In the excerpt on direct-detection OFDM systems, what measure is usually used to assess the performance of such networks?

**READING TEXT**
+ + + + + + +

Index Terms- Direct-detection, orthogonal frequency-division multiplexing, performance evaluation.
In recent years, orthogonal frequency division multiplexing (OFDM) modulation has been proposed in optical communications due to its capabilities to compensate for linear fibre impairments. Direct-detection (DD) OFDM systems have been proposed for optical networks of different kinds, such as radio over access networks , , metro  and long-haul networks . The performance of such networks is usually assessed using the bit error ratio (BER). Different methods have been used to evaluate the BER of DD-OFDM systems both theoretically and experimentally, for instances Monte Carlo (MC) simulation with direct error counting (DEC) ,  and semi-analytical simulation .
In this paper, several methods of performance evaluation of optically amplified DD-OFDM systems are reviewed, and the main features and limitations of each method are highlighted.
The paper is organized as follows. In section II, two types of DD-OFDM optical communication systems are described and their main features and parameters are presented. In section III, the methods of performance evaluation of optically amplified DD-OFDM systems are presented and, in section IV, analysis of accuracy of those methods is presented and discussed. Section V summarizes the main conclusions.
II. DD-OFDM SYSTEM MODELING
The assessment of the methods presented in section III is performed for two types of DD-OFDM optical communication systems: transmission of OFDM ultra wideband (UWB) radio signals over long reach passive optical networks (LR-PON) and transmission of OFDM signals recently proposed for long haul networks. In this section, both DD-OFDM systems under analysis are described and their main parameters are presented.

+ + + + + + +

**STORED DATA**
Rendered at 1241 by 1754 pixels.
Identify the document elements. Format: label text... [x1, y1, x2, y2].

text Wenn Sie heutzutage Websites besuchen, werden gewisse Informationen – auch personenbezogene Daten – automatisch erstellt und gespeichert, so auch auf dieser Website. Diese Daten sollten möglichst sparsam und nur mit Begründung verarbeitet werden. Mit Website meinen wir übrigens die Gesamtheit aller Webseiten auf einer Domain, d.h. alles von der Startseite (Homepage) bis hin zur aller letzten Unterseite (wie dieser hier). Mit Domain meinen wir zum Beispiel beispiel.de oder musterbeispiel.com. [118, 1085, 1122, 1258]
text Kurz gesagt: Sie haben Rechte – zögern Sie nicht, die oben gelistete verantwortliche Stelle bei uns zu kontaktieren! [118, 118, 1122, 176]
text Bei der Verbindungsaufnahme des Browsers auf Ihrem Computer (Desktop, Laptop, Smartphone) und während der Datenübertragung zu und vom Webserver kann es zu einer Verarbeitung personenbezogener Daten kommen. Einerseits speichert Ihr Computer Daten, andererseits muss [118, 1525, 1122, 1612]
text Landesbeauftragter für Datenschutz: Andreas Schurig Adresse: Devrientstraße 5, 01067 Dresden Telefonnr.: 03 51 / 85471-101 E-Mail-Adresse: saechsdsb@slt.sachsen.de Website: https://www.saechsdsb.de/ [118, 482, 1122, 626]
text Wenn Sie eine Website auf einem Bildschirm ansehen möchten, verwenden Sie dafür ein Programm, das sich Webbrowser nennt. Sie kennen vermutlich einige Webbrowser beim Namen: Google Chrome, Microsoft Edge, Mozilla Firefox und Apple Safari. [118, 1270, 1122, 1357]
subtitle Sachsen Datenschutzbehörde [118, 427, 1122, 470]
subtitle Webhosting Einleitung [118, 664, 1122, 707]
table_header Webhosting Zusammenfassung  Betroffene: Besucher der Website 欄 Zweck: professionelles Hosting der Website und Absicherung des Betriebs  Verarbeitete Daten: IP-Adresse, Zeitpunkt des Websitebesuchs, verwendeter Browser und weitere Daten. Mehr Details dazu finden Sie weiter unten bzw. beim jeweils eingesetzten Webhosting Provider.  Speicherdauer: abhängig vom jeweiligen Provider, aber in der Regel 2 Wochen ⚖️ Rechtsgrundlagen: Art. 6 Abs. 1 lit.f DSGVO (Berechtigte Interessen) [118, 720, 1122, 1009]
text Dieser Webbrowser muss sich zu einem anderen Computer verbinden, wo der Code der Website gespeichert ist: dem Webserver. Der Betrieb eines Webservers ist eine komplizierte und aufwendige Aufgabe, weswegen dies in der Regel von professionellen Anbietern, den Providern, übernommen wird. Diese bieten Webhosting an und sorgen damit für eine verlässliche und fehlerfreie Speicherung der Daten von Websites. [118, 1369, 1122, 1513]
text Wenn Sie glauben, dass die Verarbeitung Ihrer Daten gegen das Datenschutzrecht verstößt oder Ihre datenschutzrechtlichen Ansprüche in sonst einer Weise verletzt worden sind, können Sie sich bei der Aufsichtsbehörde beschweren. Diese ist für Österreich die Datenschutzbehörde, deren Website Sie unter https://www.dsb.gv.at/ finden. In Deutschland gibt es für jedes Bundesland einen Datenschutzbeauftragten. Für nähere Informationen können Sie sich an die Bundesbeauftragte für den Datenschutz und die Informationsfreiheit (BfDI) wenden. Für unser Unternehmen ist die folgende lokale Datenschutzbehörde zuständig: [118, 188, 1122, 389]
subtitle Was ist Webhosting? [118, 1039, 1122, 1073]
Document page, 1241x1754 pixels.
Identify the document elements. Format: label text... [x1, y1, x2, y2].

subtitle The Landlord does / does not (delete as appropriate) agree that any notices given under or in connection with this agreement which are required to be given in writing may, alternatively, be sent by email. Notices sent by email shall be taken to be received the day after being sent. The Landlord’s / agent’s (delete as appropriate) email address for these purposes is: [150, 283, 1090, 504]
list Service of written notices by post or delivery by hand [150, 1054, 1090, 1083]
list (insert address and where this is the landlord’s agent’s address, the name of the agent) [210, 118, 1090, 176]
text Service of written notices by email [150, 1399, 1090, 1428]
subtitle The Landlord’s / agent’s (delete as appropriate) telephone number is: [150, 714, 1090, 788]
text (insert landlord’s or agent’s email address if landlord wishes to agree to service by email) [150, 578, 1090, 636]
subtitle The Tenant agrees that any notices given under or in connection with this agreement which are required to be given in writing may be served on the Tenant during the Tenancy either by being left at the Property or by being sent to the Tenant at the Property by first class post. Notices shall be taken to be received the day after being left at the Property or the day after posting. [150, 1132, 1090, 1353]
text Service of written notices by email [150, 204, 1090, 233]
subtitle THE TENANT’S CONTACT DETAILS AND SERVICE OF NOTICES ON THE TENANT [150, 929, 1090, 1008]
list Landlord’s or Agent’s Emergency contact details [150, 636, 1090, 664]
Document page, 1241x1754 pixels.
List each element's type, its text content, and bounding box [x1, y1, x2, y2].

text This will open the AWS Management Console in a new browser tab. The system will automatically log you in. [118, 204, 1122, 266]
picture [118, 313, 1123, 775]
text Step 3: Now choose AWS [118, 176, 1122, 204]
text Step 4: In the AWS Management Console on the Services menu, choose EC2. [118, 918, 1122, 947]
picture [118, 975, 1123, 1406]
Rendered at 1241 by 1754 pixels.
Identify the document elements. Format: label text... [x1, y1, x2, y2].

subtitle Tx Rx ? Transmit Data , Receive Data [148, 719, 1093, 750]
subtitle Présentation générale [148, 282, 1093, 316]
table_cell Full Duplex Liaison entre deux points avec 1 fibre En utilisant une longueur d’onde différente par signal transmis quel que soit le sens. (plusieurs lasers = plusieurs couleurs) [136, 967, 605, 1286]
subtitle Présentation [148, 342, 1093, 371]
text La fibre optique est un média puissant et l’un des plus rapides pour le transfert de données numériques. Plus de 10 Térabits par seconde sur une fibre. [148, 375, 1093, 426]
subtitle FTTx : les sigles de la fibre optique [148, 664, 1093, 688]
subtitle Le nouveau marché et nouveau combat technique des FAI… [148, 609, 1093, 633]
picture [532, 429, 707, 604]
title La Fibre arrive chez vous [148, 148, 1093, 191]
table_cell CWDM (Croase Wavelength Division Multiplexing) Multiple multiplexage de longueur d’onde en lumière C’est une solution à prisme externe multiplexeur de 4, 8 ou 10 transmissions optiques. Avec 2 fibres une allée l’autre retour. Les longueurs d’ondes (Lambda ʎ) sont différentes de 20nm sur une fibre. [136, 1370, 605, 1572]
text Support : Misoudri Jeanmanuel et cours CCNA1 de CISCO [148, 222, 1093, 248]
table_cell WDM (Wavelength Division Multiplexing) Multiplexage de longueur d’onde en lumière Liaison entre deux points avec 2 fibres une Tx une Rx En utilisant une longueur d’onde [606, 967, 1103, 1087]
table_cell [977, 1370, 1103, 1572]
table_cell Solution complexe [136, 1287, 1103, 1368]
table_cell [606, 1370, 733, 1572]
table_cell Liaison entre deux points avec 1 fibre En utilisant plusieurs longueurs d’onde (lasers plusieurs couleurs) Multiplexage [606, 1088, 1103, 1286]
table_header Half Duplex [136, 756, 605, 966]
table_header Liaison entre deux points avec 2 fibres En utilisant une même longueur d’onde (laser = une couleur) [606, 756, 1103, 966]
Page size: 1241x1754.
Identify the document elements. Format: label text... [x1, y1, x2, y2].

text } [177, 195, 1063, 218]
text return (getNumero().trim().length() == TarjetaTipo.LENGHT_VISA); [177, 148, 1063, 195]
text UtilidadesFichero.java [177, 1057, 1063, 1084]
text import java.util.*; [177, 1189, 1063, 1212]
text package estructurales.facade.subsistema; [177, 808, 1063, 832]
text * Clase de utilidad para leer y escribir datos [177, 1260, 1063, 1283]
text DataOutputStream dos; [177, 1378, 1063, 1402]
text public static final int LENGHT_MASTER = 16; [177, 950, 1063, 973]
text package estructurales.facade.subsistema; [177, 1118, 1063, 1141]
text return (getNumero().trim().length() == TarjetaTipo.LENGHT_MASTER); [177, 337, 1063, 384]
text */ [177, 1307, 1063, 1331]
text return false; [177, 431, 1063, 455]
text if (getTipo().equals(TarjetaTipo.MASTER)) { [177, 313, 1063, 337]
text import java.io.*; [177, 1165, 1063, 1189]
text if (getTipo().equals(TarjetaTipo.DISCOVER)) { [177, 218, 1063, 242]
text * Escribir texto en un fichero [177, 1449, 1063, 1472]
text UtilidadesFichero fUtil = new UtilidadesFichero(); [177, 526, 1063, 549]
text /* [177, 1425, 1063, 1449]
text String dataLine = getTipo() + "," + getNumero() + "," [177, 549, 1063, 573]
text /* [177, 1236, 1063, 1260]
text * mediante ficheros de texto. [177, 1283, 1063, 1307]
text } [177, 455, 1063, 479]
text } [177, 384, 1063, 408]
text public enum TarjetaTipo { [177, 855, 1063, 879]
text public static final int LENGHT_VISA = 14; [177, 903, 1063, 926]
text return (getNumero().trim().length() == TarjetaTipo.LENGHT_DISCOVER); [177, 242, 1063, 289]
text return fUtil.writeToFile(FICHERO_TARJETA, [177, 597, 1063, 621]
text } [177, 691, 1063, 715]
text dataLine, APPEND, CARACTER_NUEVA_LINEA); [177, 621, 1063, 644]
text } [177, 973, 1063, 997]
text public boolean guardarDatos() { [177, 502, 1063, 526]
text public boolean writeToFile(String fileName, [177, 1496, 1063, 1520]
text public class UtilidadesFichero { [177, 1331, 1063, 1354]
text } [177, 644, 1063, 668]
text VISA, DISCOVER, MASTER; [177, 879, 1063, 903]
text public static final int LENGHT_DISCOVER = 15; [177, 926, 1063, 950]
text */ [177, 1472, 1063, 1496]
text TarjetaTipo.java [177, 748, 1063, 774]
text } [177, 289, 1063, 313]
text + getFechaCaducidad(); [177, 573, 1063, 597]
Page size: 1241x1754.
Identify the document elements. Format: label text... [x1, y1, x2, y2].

+ + + + + + +

**TASK OUTPUT**
The bit error ratio (BER).